After his first No. 1 hit, things moved quickly. A screen test for Paramount Studios in Hollywood. His first album. More hit songs: Hound Dog, Don’t Be Cruel, Love Me Tender, All Shook Up, Jailhouse Rock. The songs helped changed the course of music history and set the standard for rock and roll.

Elvis would star in 33 movies, formulaic romantic romps that made tons of money but did not satisfy his artistic nature. Schilling says typecasting as a romantic B-movie heartthrob likely contributed to Elvis’s reliance on prescription drugs.

Other Elvis intimates, including bodyguard Red West, say Elvis already had been frustrated by studio technicians, Col. Parker and others over changes made to his music in the mixing process. But the biggest disappointment of his career was when Col. Parker “axed” his chance to star with Barbra Streisand in a remake of A Star Is Born, says West. “By then Elvis just didn’t give a damn anymore,” he says.

Death came Aug. 16, 1977. Former Shelby County Medical Examiner Dr. Jerry Francisco announced the death was due to “hypertensive cardiac disease associated with coronary disease.” In other words, a heart attack.
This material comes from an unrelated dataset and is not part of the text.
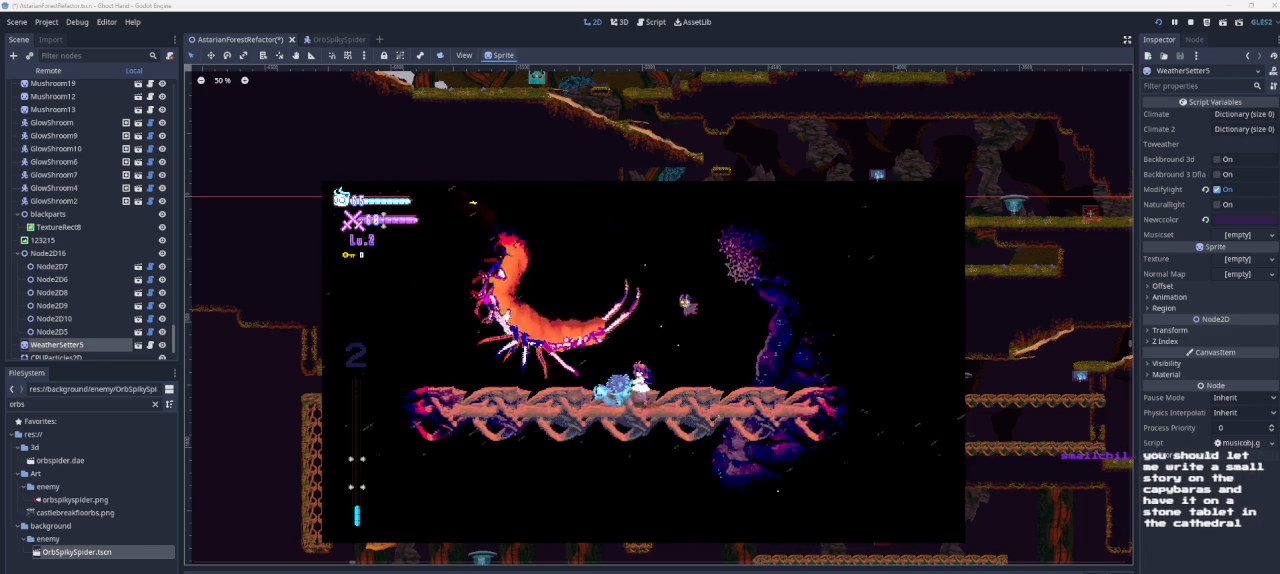
{"buttons": [], "left_stick": "left", "right_stick": "center", "events": []}
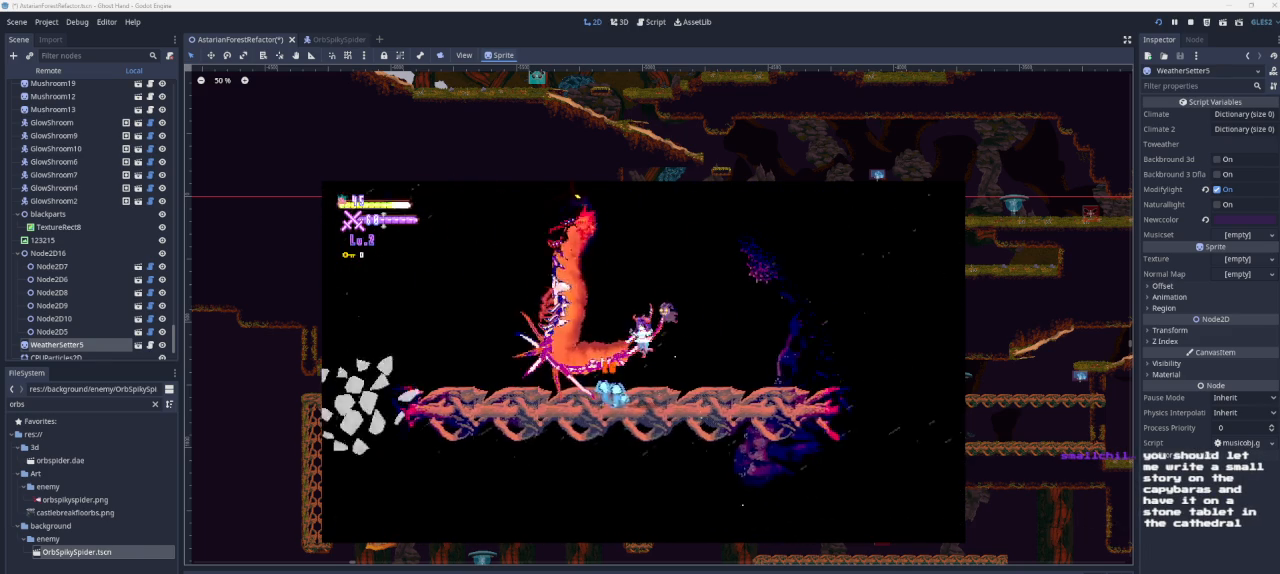
{"buttons": [], "left_stick": "left", "right_stick": "center", "events": []}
An investigation by The Commercial Appeal that year uncovered evidence of a history of drug abuse and the presence of a wide variety of prescription drugs in his system at the time of death. In 1991, Dr. Eric Muirhead, retired pathology chief who helped perform the autopsy at Baptist Memorial Hospital, said he and seven other doctors present were convinced Elvis’s death was due to “polypharmacy” or drug interaction.

Muirhead said Francisco agreed with the rest of the team, then, suddenly, held a press conference announcing “heart disease” as the cause of death.

Francisco responded in 1991 that he honestly believed Elvis died of heart disease and that he made no effort on the death certificate to protect Elvis as a hometown hero. The doctor de-clined to discuss it when he retired earlier last year. “I’m retired. It’s behind me,” he said.

In death, Elvis has become even bigger than in life. Like Marilyn Monroe and James Dean, his death at a relatively young age left behind legions of loyal fans.

Many of them watched or took part in October when Elvis Presley Enterprises held the first-ever auction of items from its own archives, including some of Elvis’s costumes, cars, a personal Bible, his first piano and other items likely to be sold again in the next millennium.

Among the biggest prices during the three-day auction at the MGM Grand Hotel in Las Vegas: $250,000 for Elvis’s 1956 Lincoln Continental Mark II; $95,000 for his personal handgun, a German silver-barreled Walther with his TCB emblem on the wooden handgrip; $85,000 for a calf-length cape designed for Elvis’s Aloha From Hawaii concert; $90,000 for Elvis’s first piano, a used upright; $80,000 for a 1970 Mercedes limousine owned by Elvis; $65,000 for Elvis’s contract with RCA Records, which bought out his Sun Studio contract (the buyout is considered by some to be the Holy Grail of rock and roll); $65,000 for a black jumpsuit with green leather trim worn in Las Vegas in 1971; $43,000 for Army fatigues with the “Presley” patch over the pocket; $37,500 for an Elvis-owned Ford Ranchero; $35,000 for a red “Burning Love” cape worn in 1972; $32,500 for Elvis’s prescription TCB sunglasses.

Auction prices were just one indication of the seeming immortality of a man dead for more than 20 years. An average of more than 700,000 fans a year now visit Graceland. Fifty-two percent of visitors are 35 or younger, with a third of them born after Elvis died.